- Вопросы к тексту:
a. Ответьте на вопросы по тексту о гуманистах Ренессанса.
(i) Чьи «объективные» портреты усиливают эффект номинализма?
(ii) В чем видел равенство Мор?
(iii) Кого на острове Утопия заковывали в золотые цепи?
b. Замените в тексте о гуманистах Ренессанса «Европу» на «Италию» и приведите всё от слов «Сегодня, в годы» вплоть до слов «в том числе.».
c. Изложите суть текста о гуманистах Ренессанса в двух предложениях.

- Фрагмент текста:
========

Сегодня, в годы кризиса другого «общего сценария» демократии, можно видеть, как генеральная идея распадается на множество узконациональных доктрин. Но вообразите Европу, объединенную христианской церковью, которая теряет авторитет – и тезис «нет ни эллина, ни иудея» терпит крах. Толкование посланий святого Павла – краеугольная тема диспутов; сегодня в том числе.
Именно в это время Ганс Гольбейн своими «объективными» портретами усиливает эффект номинализма – и универсальные проекты Томаса Мора и Эразма, Рабле и Иоганна Рейхлина оказываются под угрозой.
7
Рабле, Мор, Эразм, Микеланджело и Брейгель понимали равенство по-разному, хотя соглашались в главном: не принимали порабощения догмой и подчинения одним человеком другого. Мор видел равенство в общем труде, и человек был принужден (по Мору) к труду общим нравственным долгом. Рабле же считал, что созидание находится в природе человека, и если индивид свободен, труд станет не обязанностью, но творчеством. Брейгель, подобно Рабле, утверждает, что свободный труд есть потребность, и жизнь в коммуне не нуждается в регламенте – регламентом становится природа. Согласно Микеланджело, каждый человек есть участник общего космического восстания, переводящего христианское учение в титаническое усилие по освобождению рода от зависимости и трудовой повинности. Мировая республика, изображенная Микеланджело в сикстинском проекте, формирует свою историю согласно замыслу Бога – но по собственному сценарию. Эразм, оспоривший лютеранские доктрины принуждения воли к религиозному повиновению, во многом стал учителем для Рабле и для Брейгеля.
И последние десятилетия Ренессанса, когда империи еще не уничтожили республиканский проект, не похоронили утопию, прошли в свершениях этих последних христианских гуманистов: Рабле, Брейгеля, Мора, Микеланджело. Как не вспомнить девиз Телемской обители – стихотворный девиз, ибо веселая книга Рабле изобилует серьезнейшими стихами:
Это призыв к обновлению Церкви, но вовсе не в духе Реформации, напротив. Телем есть образец совершенной раскрепощенности и абсолютной личной воли – столь ненавистных для протестанта свойств. Брат Жан специально настаивает на том, чтобы каждый пункт монастырского устава был изменен до совершенной противоположности – если обычные монастыри запрещено покидать, то Телемскую обитель каждый может оставить, когда ему вздумается; если монахам обычных монастырей запрещен брак, то телемиты вольны заключать брачные союзы и любить друг друга, в том числе и физически, и так далее.
Часто возникает вопрос: если бы не щедрое меценатство Грангузье – на что жили бы телемиты? Как появлялись бы их наряды, мебель, еда, музыкальные инструменты? Одно из крыльев Телемского аббатства отведено для проживания свободных (тоже свободных!) ремесленников – там работают (пока хотят и непринуждаемо!) швеи и краснодеревщики, повара и каменщики. Сами телемиты предаются высокому досугу – совершенно в аристотелевском смысле этого слова; они – творцы высоких идей. И вот возникает вопрос – а если бы не Грангузье, как такое было бы возможно? В случае равенства, предложенного Мором, все понятно: все люди обязаны работать, каждый на своем месте, золото – презренно (на острове Утопия в золотые цепи заковывали преступников); но телемиты не отказались от роскоши – они шокировали роскошью пуританское воспитание.

========

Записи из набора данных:
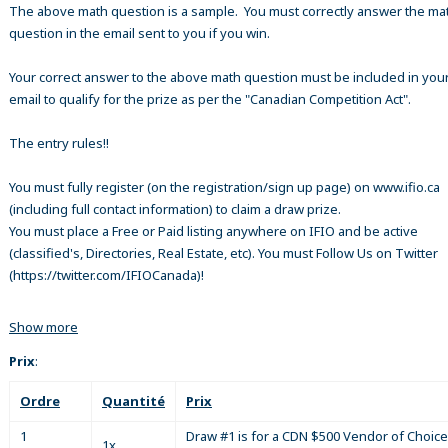
The above math question is a sample. You must correctly answer the ma
question in the email sent to you if you win.
Your correct answer to the above math question must be included in your
email to qualify for the prize as per the "Canadian Competition Act".
The entry rules!!
You must fully register (on the registration/sign up page) on www.ifio.ca
(including full contact information) to claim a draw prize.
You must place a Free or Paid listing anywhere on IFIO and be active
(classified's, Directories, Real Estate, etc). You must Follow Us on Twitter
(https://twitter.com/IFIOCanada)!
Show more
Prix
:
Ordre
Quantité
Prix
1
Draw #1 is for a CDN $500 Vendor of Choice
1x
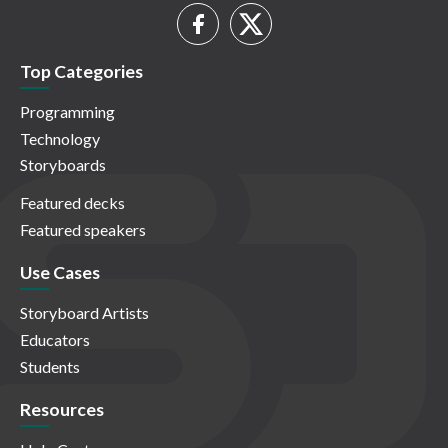
Top Categories
Programming
Technology
Storyboards
Featured decks
Featured speakers
Use Cases
Storyboard Artists
Educators
Students
Resources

========

- Ответы к заданию:
a.
(i) Эффект номинализма усиливает своими «объективными» портретами Ганс Гольбейн.
(ii) Мор видел равенство в общем труде.
(iii) На острове Утопия в золотые цепи заковывали преступников.

b.
Сегодня, в годы кризиса другого «общего сценария» демократии, можно видеть, как генеральная идея распадается на множество узконациональных доктрин. Но вообразите Италию, объединенную христианской церковью, которая теряет авторитет – и тезис «нет ни эллина, ни иудея» терпит крах. Толкование посланий святого Павла – краеугольная тема диспутов; сегодня в том числе.

c. Рабле, Мор, Эразм, Микеланджело и Брейгель понимали равенство по-разному, но все не принимали порабощения догмой и подчинения одного человека другому. Мор видел равенство в общем труде как нравственном долге, а Рабле считал, что у свободного человека труд станет творчеством, и изобразил Телемскую обитель, где каждый пункт обычного монастырского устава изменен на противоположный.